50 Greatest Photographs of National Geographic ($4.99) is a collection of amazing images from around the globe. Handpicked by the editor in chief, Chris Johns, each photo has an incredible story behind it. You not only get the photos, but also the story, video and other interesting features.
Whether you're into photography or not, this collection of 50 photos is truly amazing. At first glance, some images are more powerful than others. However, each one has a unique and interesting story behind it. After viewing the image full-screen, you can swipe downward to read about the photographer, and how he or she captured the image. The descriptions are more than just a mundane description of technical specifications such as lighting and lens selections. The photographer talks about the circumstances surrounding the moment the image was captured.
Many of the photos also contain a short video clip that offers even more insight into how the photo came to be. These videos are informative and well-narrated.
The app is extremely intuitive, and offers multiple navigation methods. The most obvious is to simply swipe from side to side, advancing from one photo to the next. However, you can also pull up a side bar that allows you to quickly navigate to a specific photo. Another view lays out each page, revealing the photo and summary, and again allows for quick navigation to a specific photo. However, in the latter view, much more information is available to make a better choice about which photo to navigate to. Lastly, there is a quick scroll bar at the bottom of the screen, offering an even faster way of thumbing through the images.
There are additional features, such as sharing via Facebook and email. You can also purchase prints of each photo. However, I discovered a bug where the "buy a print" option isn't always visible. You can tap on the area where it should be, and it will work. You just can't see the button.
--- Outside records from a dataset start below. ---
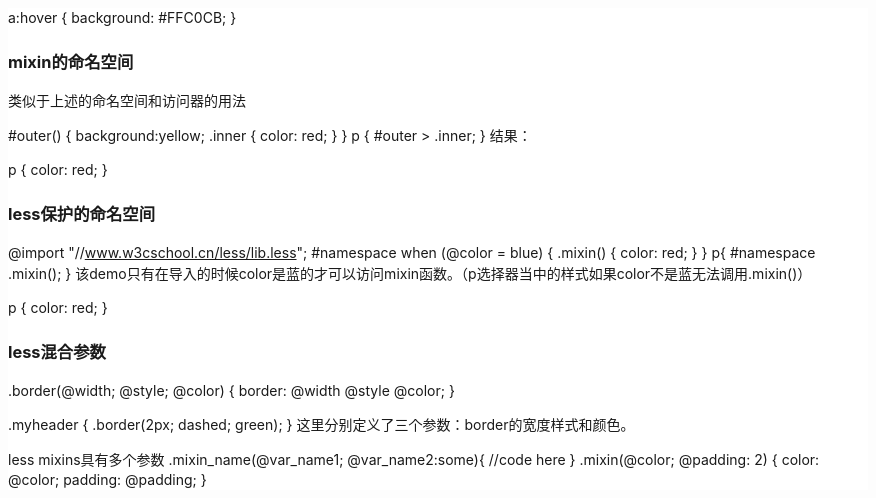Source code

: a:hover {
  background: #FFC0CB;
}

### mixin的命名空间

类似于上述的命名空间和访问器的用法

#outer() {
  background:yellow;
  .inner {
    color: red;
  }
}
p {
  #outer > .inner;
}
结果：

p {
  color: red;
}

### less保护的命名空间

@import "//www.w3cschool.cn/less/lib.less";
#namespace when (@color = blue) {
  .mixin() {
   color: red;
  }
}
p{
 #namespace .mixin();
}
该demo只有在导入的时候color是蓝的才可以访问mixin函数。（p选择器当中的样式如果color不是蓝无法调用.mixin()）

p {
  color: red;
}

### less混合参数

.border(@width; @style; @color) {
    border: @width @style @color;
}

.myheader {
    .border(2px; dashed; green);
}
这里分别定义了三个参数：border的宽度样式和颜色。

less mixins具有多个参数
.mixin_name(@var_name1; @var_name2:some){
   //code here
}
.mixin(@color; @padding: 2) {
  color: @color;
  padding: @padding;
}
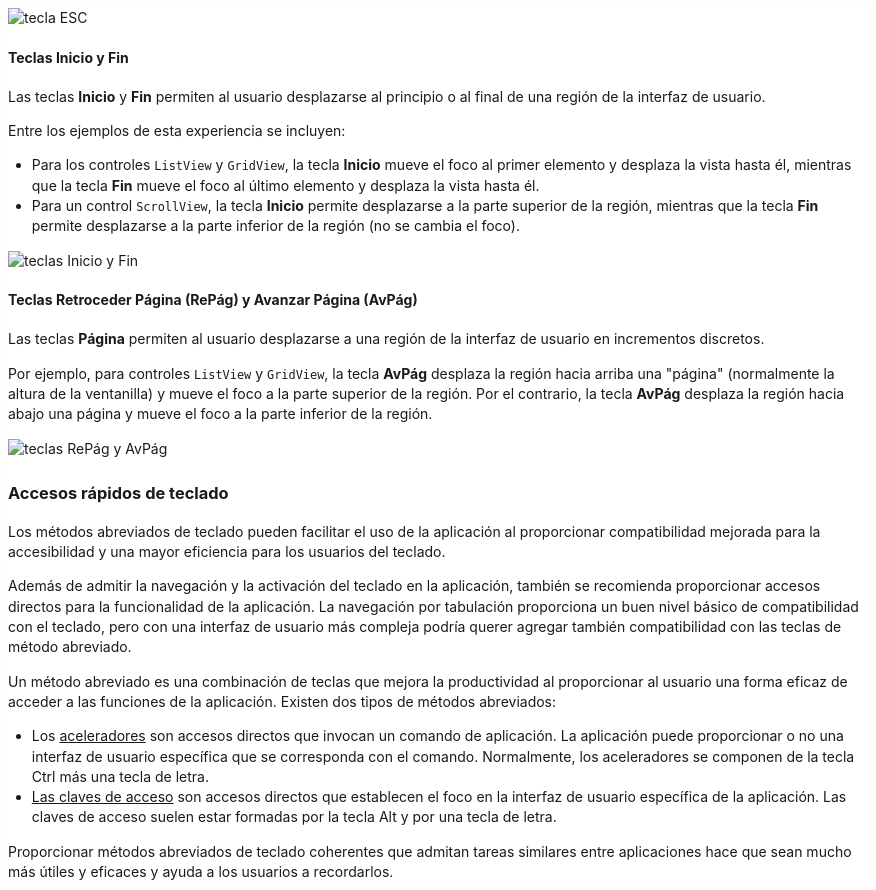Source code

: ![tecla ESC](images/keyboard/esc-key.png)

#### <a name="home-and-end-keys"></a>Teclas Inicio y Fin

Las teclas **Inicio** y **Fin** permiten al usuario desplazarse al principio o al final de una región de la interfaz de usuario.

Entre los ejemplos de esta experiencia se incluyen:
-   Para los controles `ListView` y `GridView`, la tecla **Inicio** mueve el foco al primer elemento y desplaza la vista hasta él, mientras que la tecla **Fin** mueve el foco al último elemento y desplaza la vista hasta él.
-   Para un control `ScrollView`, la tecla **Inicio** permite desplazarse a la parte superior de la región, mientras que la tecla **Fin** permite desplazarse a la parte inferior de la región (no se cambia el foco).

![teclas Inicio y Fin](images/keyboard/home-and-end.png)

#### <a name="page-up-and-page-down-keys"></a>Teclas Retroceder Página (RePág) y Avanzar Página (AvPág)

Las teclas **Página** permiten al usuario desplazarse a una región de la interfaz de usuario en incrementos discretos.

Por ejemplo, para controles `ListView` y `GridView`, la tecla **AvPág** desplaza la región hacia arriba una "página" (normalmente la altura de la ventanilla) y mueve el foco a la parte superior de la región. Por el contrario, la tecla **AvPág** desplaza la región hacia abajo una página y mueve el foco a la parte inferior de la región.

![teclas RePág y AvPág](images/keyboard/page-up-and-down.png)

### <a name="keyboard-shortcuts"></a>Accesos rápidos de teclado

Los métodos abreviados de teclado pueden facilitar el uso de la aplicación al proporcionar compatibilidad mejorada para la accesibilidad y una mayor eficiencia para los usuarios del teclado.

Además de admitir la navegación y la activación del teclado en la aplicación, también se recomienda proporcionar accesos directos para la funcionalidad de la aplicación. La navegación por tabulación proporciona un buen nivel básico de compatibilidad con el teclado, pero con una interfaz de usuario más compleja podría querer agregar también compatibilidad con las teclas de método abreviado. 

Un método abreviado es una combinación de teclas que mejora la productividad al proporcionar al usuario una forma eficaz de acceder a las funciones de la aplicación. Existen dos tipos de métodos abreviados:
-   Los [aceleradores](#accelerators) son accesos directos que invocan un comando de aplicación. La aplicación puede proporcionar o no una interfaz de usuario específica que se corresponda con el comando. Normalmente, los aceleradores se componen de la tecla Ctrl más una tecla de letra.
-   [Las claves de acceso](#access-keys) son accesos directos que establecen el foco en la interfaz de usuario específica de la aplicación. Las claves de acceso suelen estar formadas por la tecla Alt y por una tecla de letra.

Proporcionar métodos abreviados de teclado coherentes que admitan tareas similares entre aplicaciones hace que sean mucho más útiles y eficaces y ayuda a los usuarios a recordarlos.

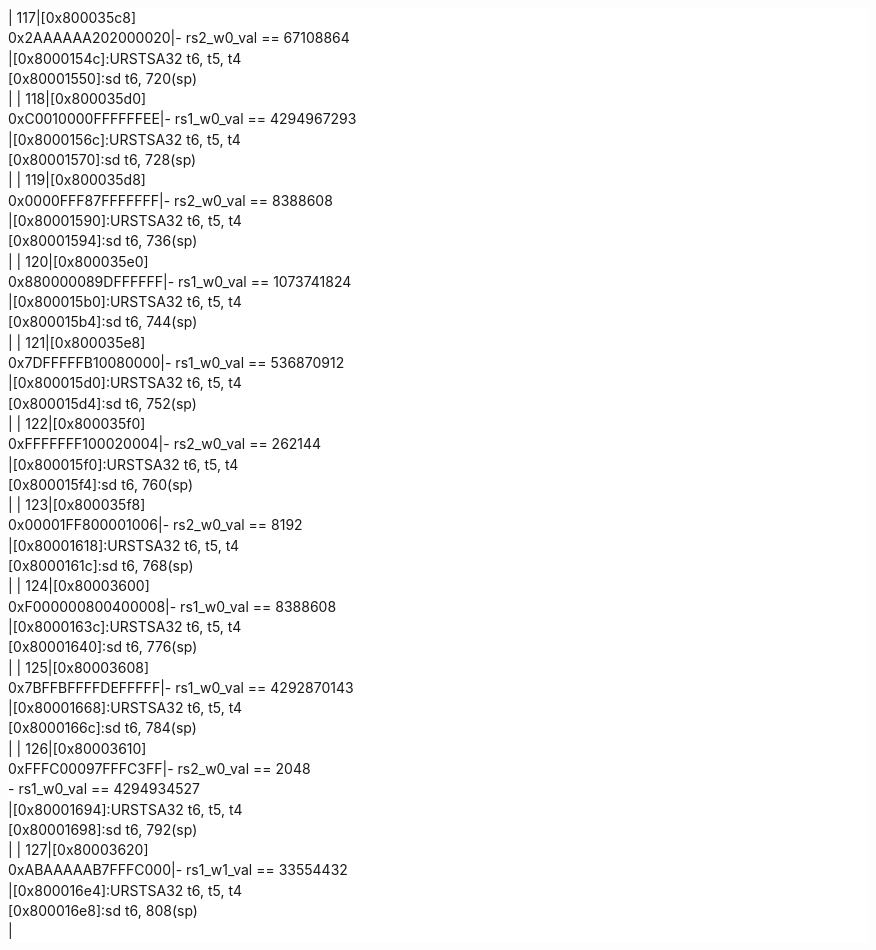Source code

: | 117|[0x800035c8]<br>0x2AAAAAA202000020|- rs2_w0_val == 67108864<br>                                                                                                                                                                                                                                                                                                                                        |[0x8000154c]:URSTSA32 t6, t5, t4<br> [0x80001550]:sd t6, 720(sp)<br>      |
| 118|[0x800035d0]<br>0xC0010000FFFFFFEE|- rs1_w0_val == 4294967293<br>                                                                                                                                                                                                                                                                                                                                      |[0x8000156c]:URSTSA32 t6, t5, t4<br> [0x80001570]:sd t6, 728(sp)<br>      |
| 119|[0x800035d8]<br>0x0000FFF87FFFFFFF|- rs2_w0_val == 8388608<br>                                                                                                                                                                                                                                                                                                                                         |[0x80001590]:URSTSA32 t6, t5, t4<br> [0x80001594]:sd t6, 736(sp)<br>      |
| 120|[0x800035e0]<br>0x880000089DFFFFFF|- rs1_w0_val == 1073741824<br>                                                                                                                                                                                                                                                                                                                                      |[0x800015b0]:URSTSA32 t6, t5, t4<br> [0x800015b4]:sd t6, 744(sp)<br>      |
| 121|[0x800035e8]<br>0x7DFFFFFB10080000|- rs1_w0_val == 536870912<br>                                                                                                                                                                                                                                                                                                                                       |[0x800015d0]:URSTSA32 t6, t5, t4<br> [0x800015d4]:sd t6, 752(sp)<br>      |
| 122|[0x800035f0]<br>0xFFFFFFF100020004|- rs2_w0_val == 262144<br>                                                                                                                                                                                                                                                                                                                                          |[0x800015f0]:URSTSA32 t6, t5, t4<br> [0x800015f4]:sd t6, 760(sp)<br>      |
| 123|[0x800035f8]<br>0x00001FF800001006|- rs2_w0_val == 8192<br>                                                                                                                                                                                                                                                                                                                                            |[0x80001618]:URSTSA32 t6, t5, t4<br> [0x8000161c]:sd t6, 768(sp)<br>      |
| 124|[0x80003600]<br>0xF000000800400008|- rs1_w0_val == 8388608<br>                                                                                                                                                                                                                                                                                                                                         |[0x8000163c]:URSTSA32 t6, t5, t4<br> [0x80001640]:sd t6, 776(sp)<br>      |
| 125|[0x80003608]<br>0x7BFFBFFFFDEFFFFF|- rs1_w0_val == 4292870143<br>                                                                                                                                                                                                                                                                                                                                      |[0x80001668]:URSTSA32 t6, t5, t4<br> [0x8000166c]:sd t6, 784(sp)<br>      |
| 126|[0x80003610]<br>0xFFFC00097FFFC3FF|- rs2_w0_val == 2048<br> - rs1_w0_val == 4294934527<br>                                                                                                                                                                                                                                                                                                             |[0x80001694]:URSTSA32 t6, t5, t4<br> [0x80001698]:sd t6, 792(sp)<br>      |
| 127|[0x80003620]<br>0xABAAAAAB7FFFC000|- rs1_w1_val == 33554432<br>                                                                                                                                                                                                                                                                                                                                        |[0x800016e4]:URSTSA32 t6, t5, t4<br> [0x800016e8]:sd t6, 808(sp)<br>      |
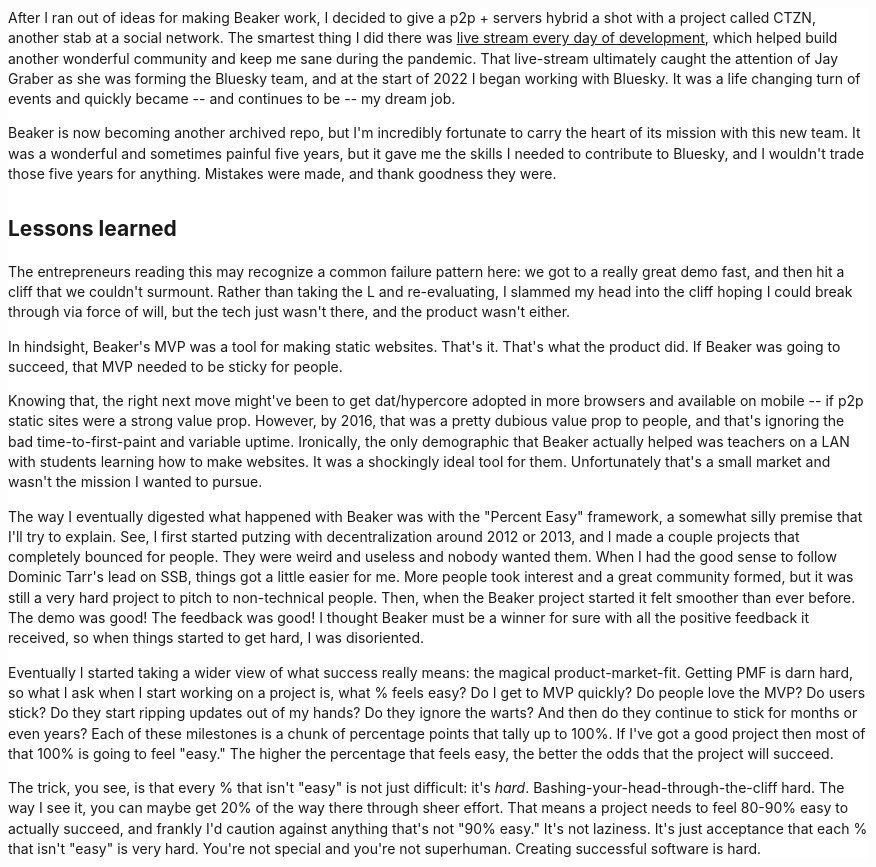 After I ran out of ideas for making Beaker work, I decided to give a p2p + servers hybrid a shot with a project called CTZN, another stab at a social network. The smartest thing I did there was [live stream every day of development](https://ctzn.network/dev-vlog), which helped build another wonderful community and keep me sane during the pandemic. That live-stream ultimately caught the attention of Jay Graber as she was forming the Bluesky team, and at the start of 2022 I began working with Bluesky. It was a life changing turn of events and quickly became -- and continues to be -- my dream job.

Beaker is now becoming another archived repo, but I'm incredibly fortunate to carry the heart of its mission with this new team. It was a wonderful and sometimes painful five years, but it gave me the skills I needed to contribute to Bluesky, and I wouldn't trade those five years for anything. Mistakes were made, and thank goodness they were.

## Lessons learned

The entrepreneurs reading this may recognize a common failure pattern here: we got to a really great demo fast, and then hit a cliff that we couldn't surmount. Rather than taking the L and re-evaluating, I slammed my head into the cliff hoping I could break through via force of will, but the tech just wasn't there, and the product wasn't either.

In hindsight, Beaker's MVP was a tool for making static websites. That's it. That's what the product did. If Beaker was going to succeed, that MVP needed to be sticky for people.

Knowing that, the right next move might've been to get dat/hypercore adopted in more browsers and available on mobile -- if p2p static sites were a strong value prop. However, by 2016, that was a pretty dubious value prop to people, and that's ignoring the bad time-to-first-paint and variable uptime. Ironically, the only demographic that Beaker actually helped was teachers on a LAN with students learning how to make websites. It was a shockingly ideal tool for them. Unfortunately that's a small market and wasn't the mission I wanted to pursue.

The way I eventually digested what happened with Beaker was with the "Percent Easy" framework, a somewhat silly premise that I'll try to explain. See, I first started putzing with decentralization around 2012 or 2013, and I made a couple projects that completely bounced for people. They were weird and useless and nobody wanted them. When I had the good sense to follow Dominic Tarr's lead on SSB, things got a little easier for me. More people took interest and a great community formed, but it was still a very hard project to pitch to non-technical people. Then, when the Beaker project started it felt smoother than ever before. The demo was good! The feedback was good! I thought Beaker must be a winner for sure with all the positive feedback it received, so when things started to get hard, I was disoriented.

Eventually I started taking a wider view of what success really means: the magical product-market-fit. Getting PMF is darn hard, so what I ask when I start working on a project is, what % feels easy? Do I get to MVP quickly? Do people love the MVP? Do users stick? Do they start ripping updates out of my hands? Do they ignore the warts? And then do they continue to stick for months or even years? Each of these milestones is a chunk of percentage points that tally up to 100%. If I've got a good project then most of that 100% is going to feel "easy." The higher the percentage that feels easy, the better the odds that the project will succeed. 

The trick, you see, is that every % that isn't "easy" is not just difficult: it's _hard_. Bashing-your-head-through-the-cliff hard. The way I see it, you can maybe get 20% of the way there through sheer effort. That means a project needs to feel 80-90% easy to actually succeed, and frankly I'd caution against anything that's not "90% easy." It's not laziness. It's just acceptance that each % that isn't "easy" is very hard. You're not special and you're not superhuman. Creating successful software is hard.
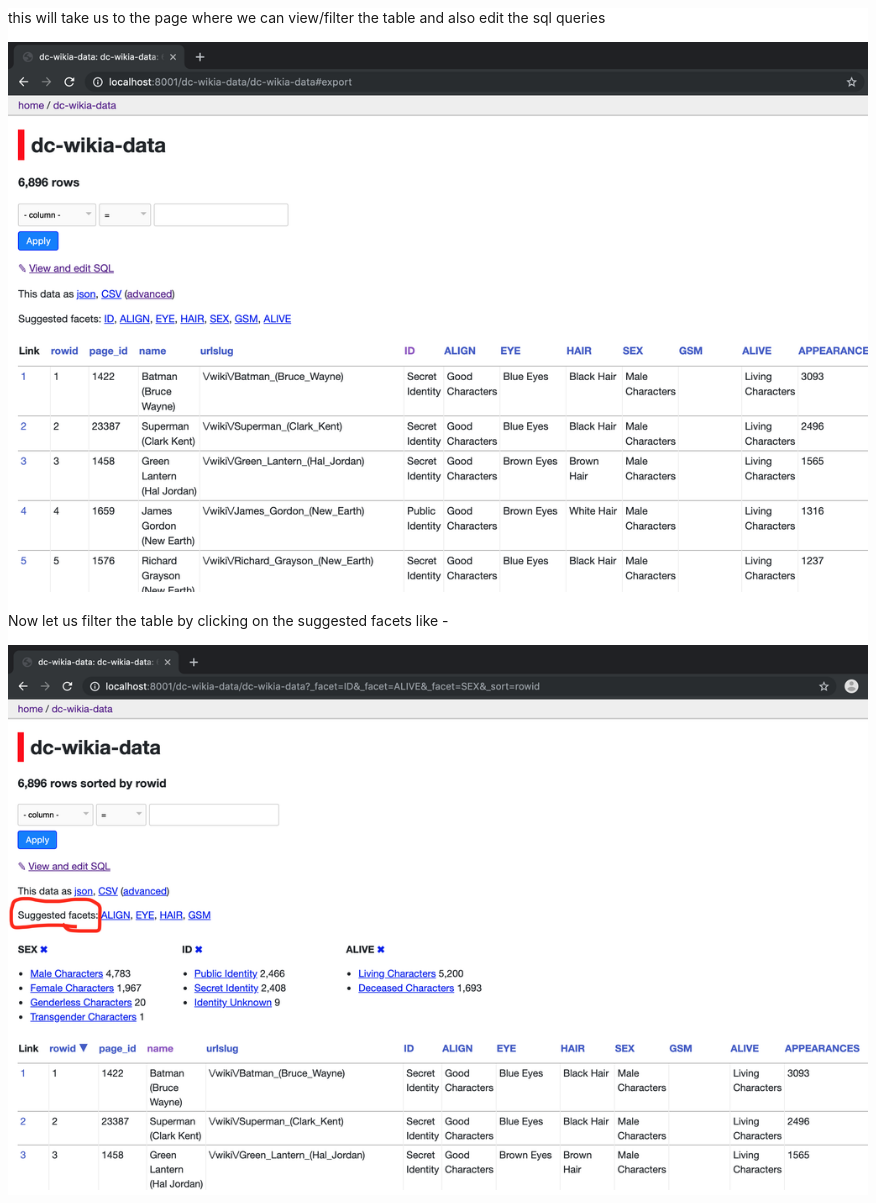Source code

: this will take us to the page where we can view/filter the table and also edit the sql queries

![](/assets/images/datasette/1.png)

Now let us filter the table by clicking on the suggested facets like - 

![](/assets/images/datasette/2.png)
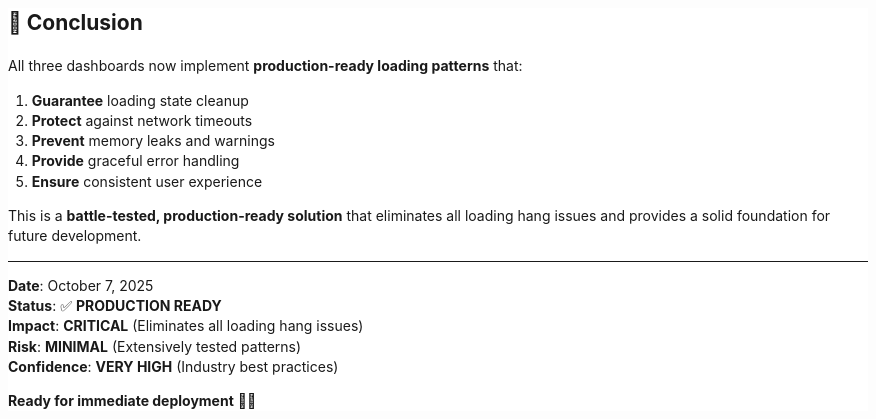 
## 🎉 Conclusion

All three dashboards now implement **production-ready loading patterns** that:

1. **Guarantee** loading state cleanup
2. **Protect** against network timeouts
3. **Prevent** memory leaks and warnings
4. **Provide** graceful error handling
5. **Ensure** consistent user experience

This is a **battle-tested, production-ready solution** that eliminates all loading hang issues and provides a solid foundation for future development.

---

**Date**: October 7, 2025  
**Status**: ✅ **PRODUCTION READY**  
**Impact**: **CRITICAL** (Eliminates all loading hang issues)  
**Risk**: **MINIMAL** (Extensively tested patterns)  
**Confidence**: **VERY HIGH** (Industry best practices)

**Ready for immediate deployment** 🚀✨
This is absolutely one of the most interesting apps I've downloaded for the iPad. The photos are gorgeous, and the stories behind them are captivating. My only problem is that it's much more of a coffee table app than one that will be used daily. Once you've been through all 50 photos, there isn't much more to come back to. There is one section of the app that's user-generated, and updated daily, but that's it. I hope National Geographic keeps adding great photos, so people have a reason to keep opening the app.